Belastungen durch Baustellenverkehr
Manchen Anliegern reicht das nicht. Sie wollen wissen, wie sich der Baustellenverkehr auswirken wird – und wie er so gelenkt werden kann, dass mit den geringsten Belastungen für die Nachbarschaft zu rechnen ist. Sie fordern einen genauen Plan. Auch Ortsamtsleiter Heiko Dornstedt will den. Er sprach sich während des Anwohnertreffens dafür aus, dass bis zur nächsten Beiratssitzung ein Verkehrskonzept für die Weser- und die Schulkenstraße vorliegen soll, das Klarheit schafft und Sicherheit bringt. Nach Angaben der Baubehörde wird das Amt für Straßen und Verkehr ohnehin eingeschaltet, um sich die Fahrbahnen und das Gebiet genauer anzuschauen.
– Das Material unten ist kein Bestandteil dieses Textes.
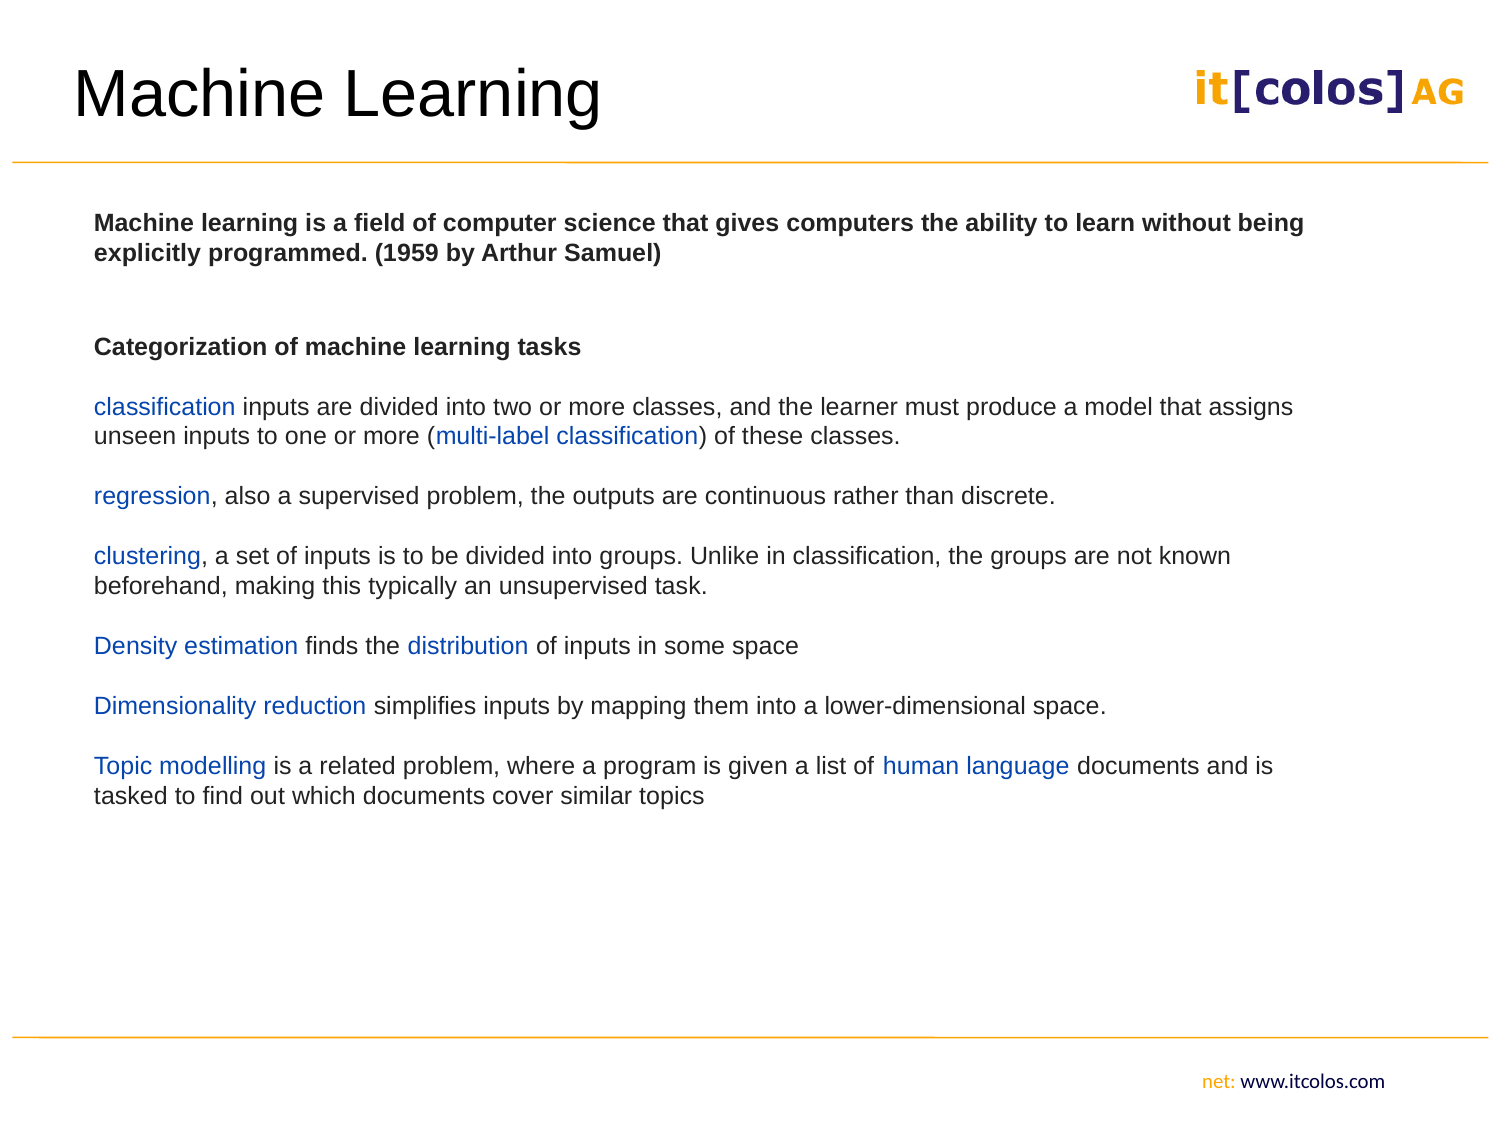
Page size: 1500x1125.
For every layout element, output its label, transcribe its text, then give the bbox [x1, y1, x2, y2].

text_box Categorization of machine learning tasks classification inputs are divided into two or more classes, and the learner must produce a model that assigns unseen inputs to one or more (multi-label classification) of these classes. regression, also a supervised problem, the outputs are continuous rather than discrete. clustering, a set of inputs is to be divided into groups. Unlike in classification, the groups are not known beforehand, making this typically an unsupervised task. Density estimation finds the distribution of inputs in some space Dimensionality reduction simplifies inputs by mapping them into a lower-dimensional space. Topic modelling is a related problem, where a program is given a list of human language documents and is tasked to find out which documents cover similar topics [79, 322, 1317, 817]
picture [1187, 54, 1471, 126]
text_box Machine Learning [58, 41, 1442, 137]
text_box Machine learning is a field of computer science that gives computers the ability to learn without being explicitly programmed. (1959 by Arthur Samuel) [79, 199, 1421, 305]
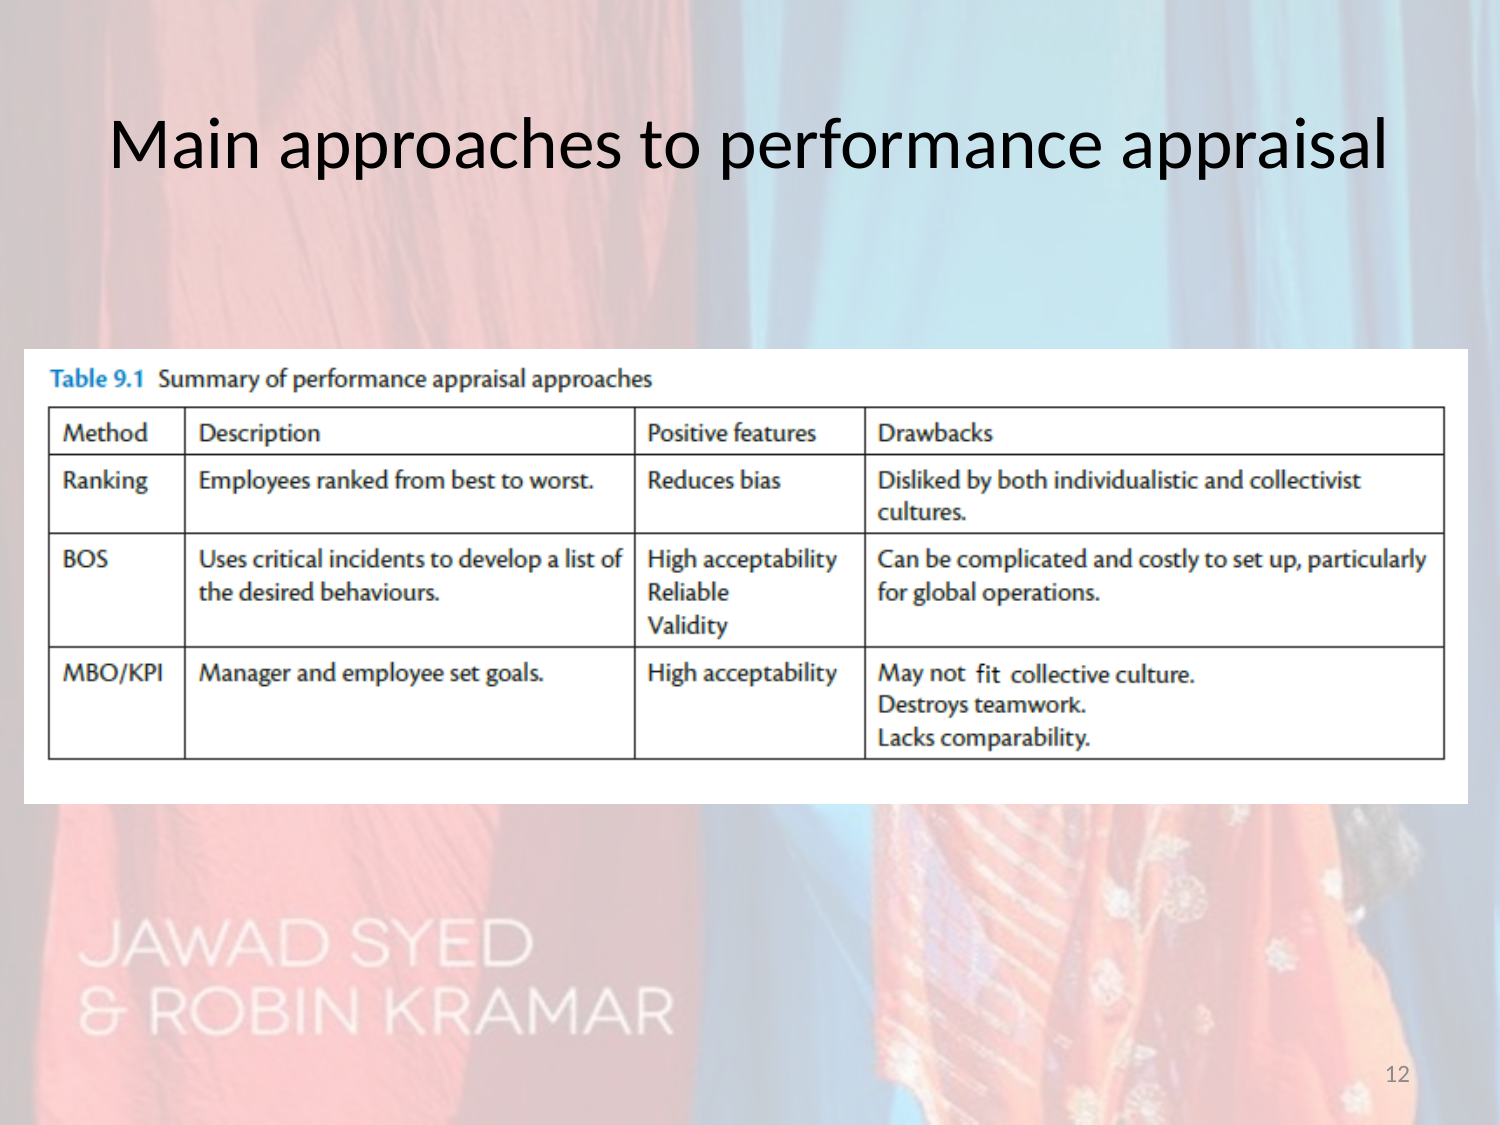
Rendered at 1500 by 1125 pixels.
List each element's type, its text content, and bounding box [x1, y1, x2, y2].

Die Architekten rechnen mit einer Bauzeit von mindestens 18 Monaten, den Abriss des früheren Vulkan-Kontorhauses mitgerechnet. Im nächsten Monat soll der Bebauungsplan für das Wohnprojekt öffentlich ausgelegt werden. Die Baubehörde geht davon aus, dass noch in diesem Jahr der Planungs- und Genehmigungsprozess abgeschlossen wird. Bei dem Vorhaben soll es schnell gehen. Es steht auf einer Liste von Projekten, bei denen das Verfahren verkürzt wurde.